Task description: For each line below that contains the word "nose", make a copy.

Input data:
***
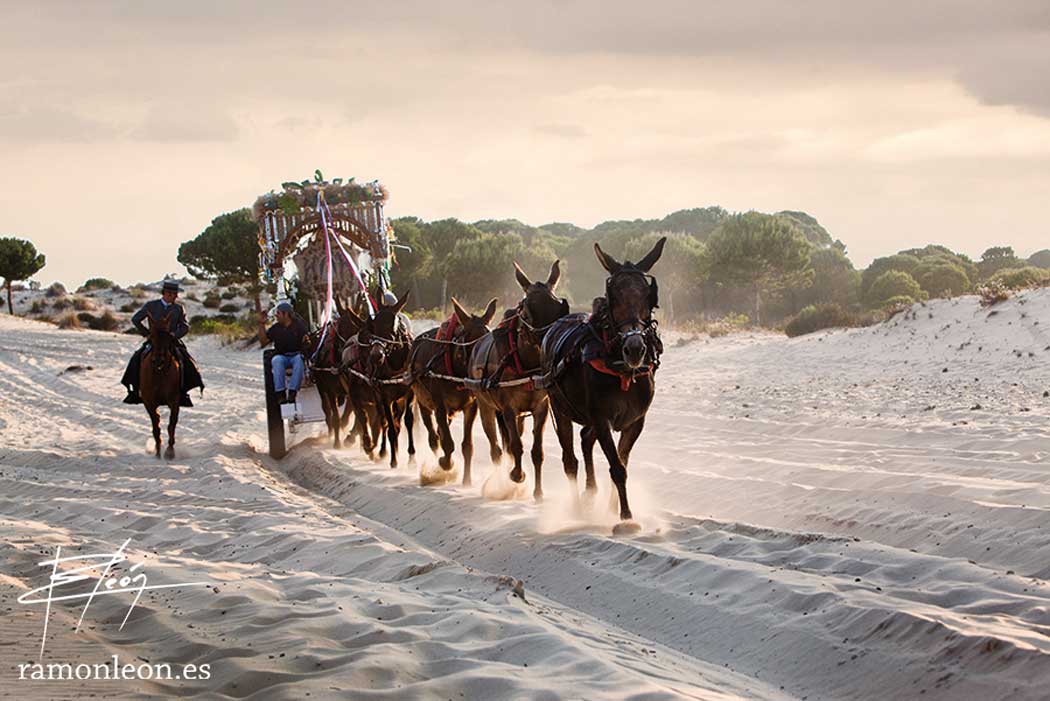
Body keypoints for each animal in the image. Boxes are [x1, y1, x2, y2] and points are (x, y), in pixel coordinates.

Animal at [139, 312, 182, 459]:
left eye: (169, 337)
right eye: (151, 337)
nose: (158, 360)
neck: (159, 373)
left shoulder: (174, 400)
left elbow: (171, 424)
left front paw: (169, 451)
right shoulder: (148, 402)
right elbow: (156, 425)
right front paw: (158, 451)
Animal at [341, 291, 416, 468]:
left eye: (392, 326)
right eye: (374, 327)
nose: (376, 356)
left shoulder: (409, 394)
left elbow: (408, 421)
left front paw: (411, 457)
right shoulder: (382, 396)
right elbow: (382, 423)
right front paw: (391, 457)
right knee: (382, 421)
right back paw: (379, 449)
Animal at [410, 297, 498, 485]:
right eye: (472, 344)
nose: (482, 372)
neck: (457, 371)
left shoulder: (471, 406)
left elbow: (467, 445)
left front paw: (467, 480)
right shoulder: (439, 405)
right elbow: (448, 443)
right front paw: (445, 464)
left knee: (439, 433)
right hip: (423, 403)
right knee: (433, 438)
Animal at [468, 261, 569, 501]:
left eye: (557, 308)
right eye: (528, 312)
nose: (550, 341)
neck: (526, 362)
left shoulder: (541, 407)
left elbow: (537, 451)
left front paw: (538, 491)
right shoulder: (508, 408)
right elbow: (515, 444)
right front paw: (516, 475)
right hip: (485, 406)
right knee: (495, 448)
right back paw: (499, 481)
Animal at [541, 238, 665, 531]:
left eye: (648, 296)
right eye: (614, 296)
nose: (635, 348)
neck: (621, 368)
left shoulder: (635, 421)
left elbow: (622, 461)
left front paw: (612, 508)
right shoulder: (601, 416)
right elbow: (617, 467)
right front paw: (626, 516)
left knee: (586, 439)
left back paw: (591, 492)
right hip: (558, 405)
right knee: (570, 459)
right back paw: (576, 508)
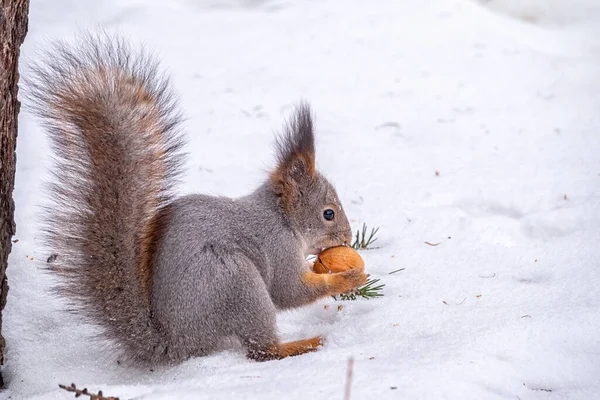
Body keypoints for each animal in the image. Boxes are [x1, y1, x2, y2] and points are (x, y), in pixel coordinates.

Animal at [25, 33, 368, 366]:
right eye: (328, 214)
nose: (348, 238)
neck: (281, 218)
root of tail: (177, 343)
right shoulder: (277, 247)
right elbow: (289, 291)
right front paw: (348, 278)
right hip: (236, 282)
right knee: (261, 350)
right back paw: (302, 344)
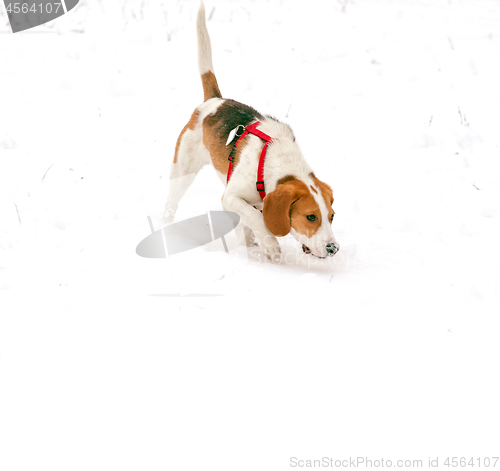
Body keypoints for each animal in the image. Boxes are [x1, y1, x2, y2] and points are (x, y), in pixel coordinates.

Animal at [164, 1, 340, 262]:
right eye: (311, 217)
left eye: (331, 216)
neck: (276, 163)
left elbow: (252, 221)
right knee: (171, 203)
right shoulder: (231, 198)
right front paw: (271, 245)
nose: (333, 248)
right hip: (183, 169)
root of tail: (216, 101)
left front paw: (258, 248)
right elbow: (258, 219)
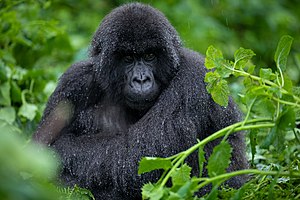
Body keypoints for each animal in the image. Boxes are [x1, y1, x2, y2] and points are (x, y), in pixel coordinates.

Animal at [33, 2, 248, 199]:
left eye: (150, 55)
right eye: (128, 58)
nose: (141, 79)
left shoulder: (194, 78)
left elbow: (137, 156)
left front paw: (61, 151)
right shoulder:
***
Answer section:
nose: (158, 360)
nose: (376, 356)
nose: (482, 372)
nose: (550, 341)
nose: (635, 348)
nose: (348, 238)
nose: (333, 248)
nose: (141, 79)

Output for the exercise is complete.